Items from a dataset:
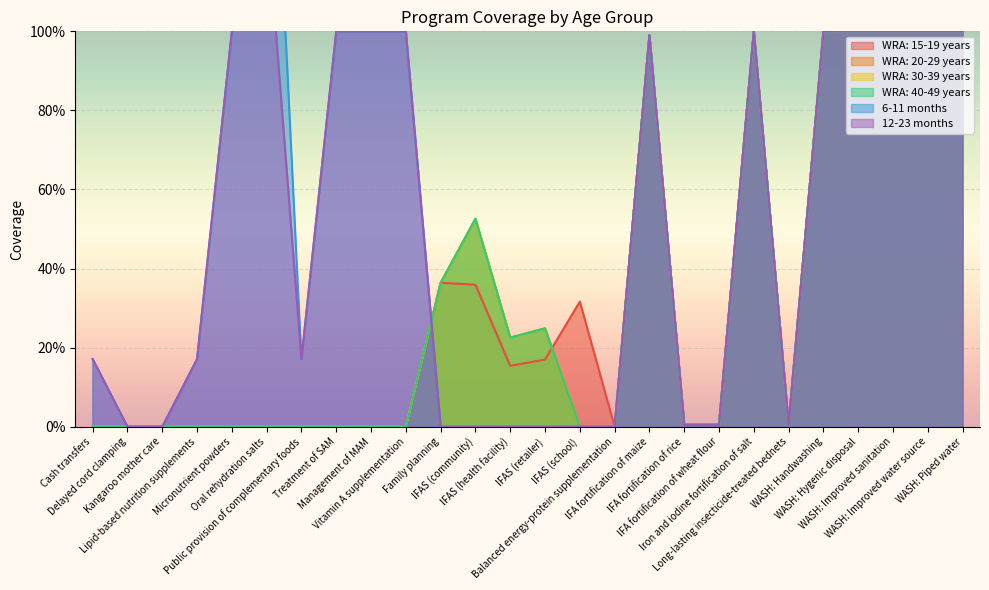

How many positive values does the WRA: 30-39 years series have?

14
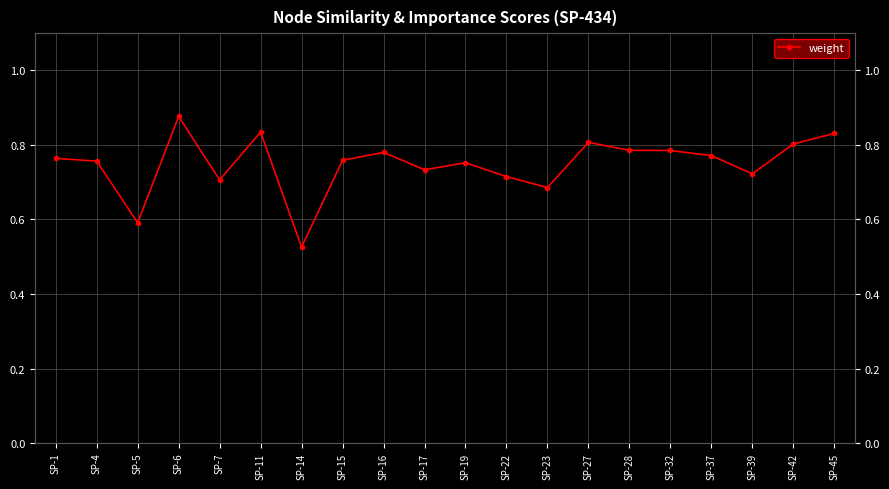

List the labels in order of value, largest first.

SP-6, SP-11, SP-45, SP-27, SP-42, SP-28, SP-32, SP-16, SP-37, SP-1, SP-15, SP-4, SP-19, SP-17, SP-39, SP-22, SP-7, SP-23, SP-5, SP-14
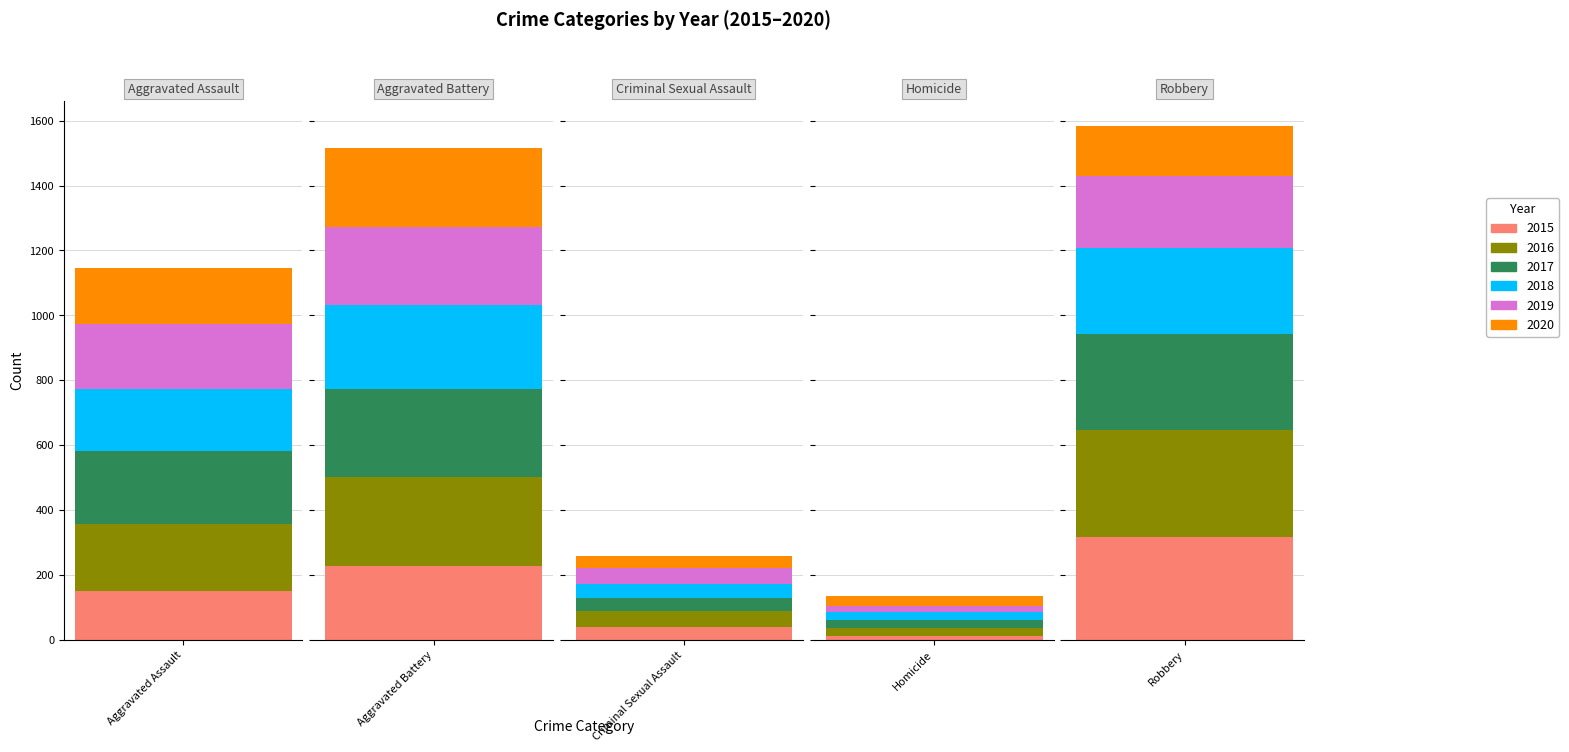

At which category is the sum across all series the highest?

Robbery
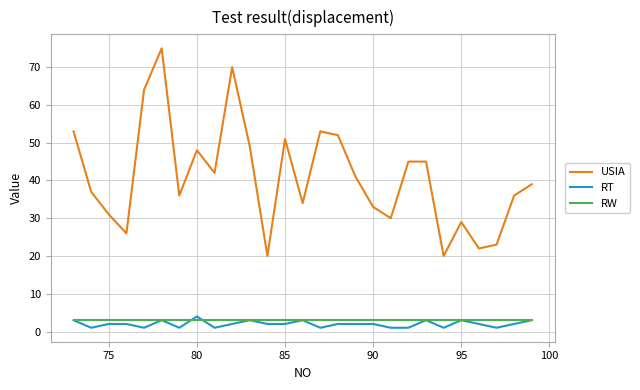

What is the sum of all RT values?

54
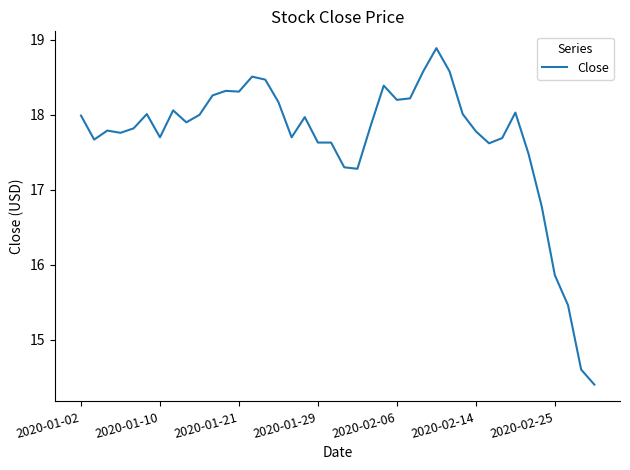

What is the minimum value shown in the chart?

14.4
--
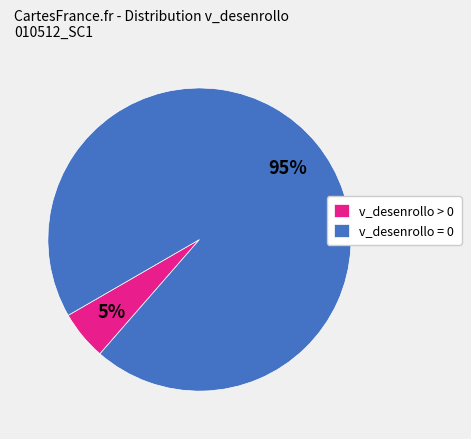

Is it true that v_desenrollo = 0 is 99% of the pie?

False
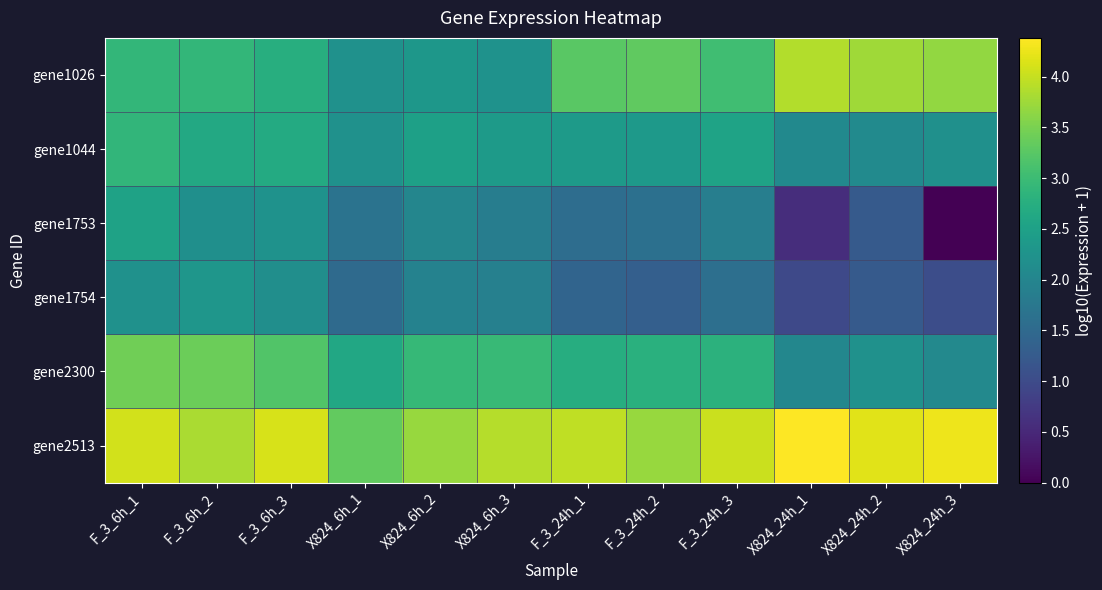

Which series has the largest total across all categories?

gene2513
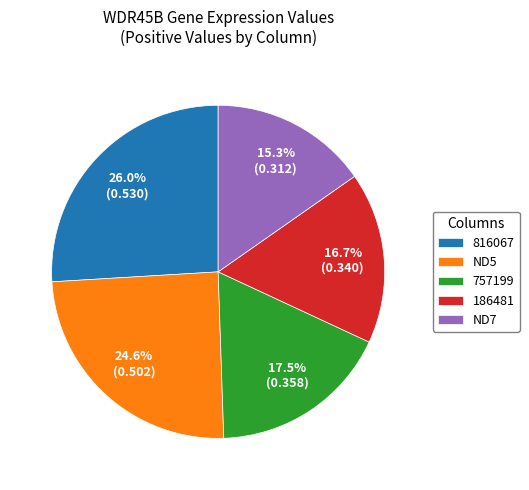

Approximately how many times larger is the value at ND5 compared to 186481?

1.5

#### [REQUIRED WORK]
Can you extract the lines between the one containing "SP-23, SP-5, SP-14" and the one containing "What is the minimum value shown in the chart?", both included, and repeat them unchanged while leaving out the pictures?

#### [EXERCISE ANSWER]
SP-6, SP-11, SP-45, SP-27, SP-42, SP-28, SP-32, SP-16, SP-37, SP-1, SP-15, SP-4, SP-19, SP-17, SP-39, SP-22, SP-7, SP-23, SP-5, SP-14

At which category is the sum across all series the highest?

Robbery

What is the sum of all RT values?

54

What is the minimum value shown in the chart?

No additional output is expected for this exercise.